# [Tarea asignada 1]
Según el extracto del documento, ¿quiénes suelen ser los impulsores de la algarabía violenta en todas partes?
# [Tarea asignada 2]
Por favor, edita el extracto del documento: reproduce el pasaje que empieza con "No olvidemos que" y sigue hasta "en esa dirección.", cambiando "chispazo" por "destello".

No olvidemos que suelen ser los jóvenes los impulsores de la algarabía violenta en todas partes, aunque no sean ellos los verdaderos promotores del acontecimiento. Como ya conocemos estos suelen estar más bien a resguardo, esperando sucesos favorables que faciliten su entrada a cadencia de gloria. De ahí que es posible que los mismos cachorros abertzales estén mirando la situación catalana con lupa y miel en la boca, esperando también su oportunidad. Bastaría así, como pueden entender, un simple chispazo para que las calles del País Vasco se volvieran a encender. Sí, ya sé que en este momento la derecha nacionalista vasca mantiene el control de la situación con todo ese juego maquiavélico al que nos tiene tan acostumbrados... Pero, ¿hasta cuándo? Me temo que la antorcha incendiaria se puede estar preparando, porque determinadas apariciones entre bastidores van en esa dirección.

# [Datos de origen]

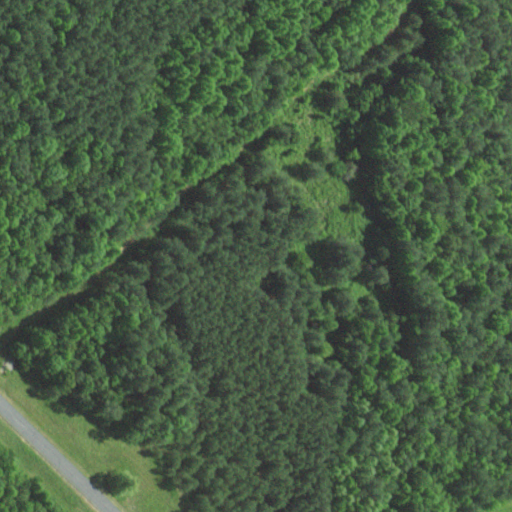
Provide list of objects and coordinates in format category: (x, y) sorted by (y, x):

# [Respuesta 1]
Los jóvenes.

# [Respuesta 2]
No olvidemos que suelen ser los jóvenes los impulsores de la algarabía violenta en todas partes, aunque no sean ellos los verdaderos promotores del acontecimiento. Como ya conocemos estos suelen estar más bien a resguardo, esperando sucesos favorables que faciliten su entrada a cadencia de gloria. De ahí que es posible que los mismos cachorros abertzales estén mirando la situación catalana con lupa y miel en la boca, esperando también su oportunidad. Bastaría así, como pueden entender, un simple destello para que las calles del País Vasco se volvieran a encender. Sí, ya sé que en este momento la derecha nacionalista vasca mantiene el control de la situación con todo ese juego maquiavélico al que nos tiene tan acostumbrados... Pero, ¿hasta cuándo? Me temo que la antorcha incendiaria se puede estar preparando, porque determinadas apariciones entre bastidores van en esa dirección.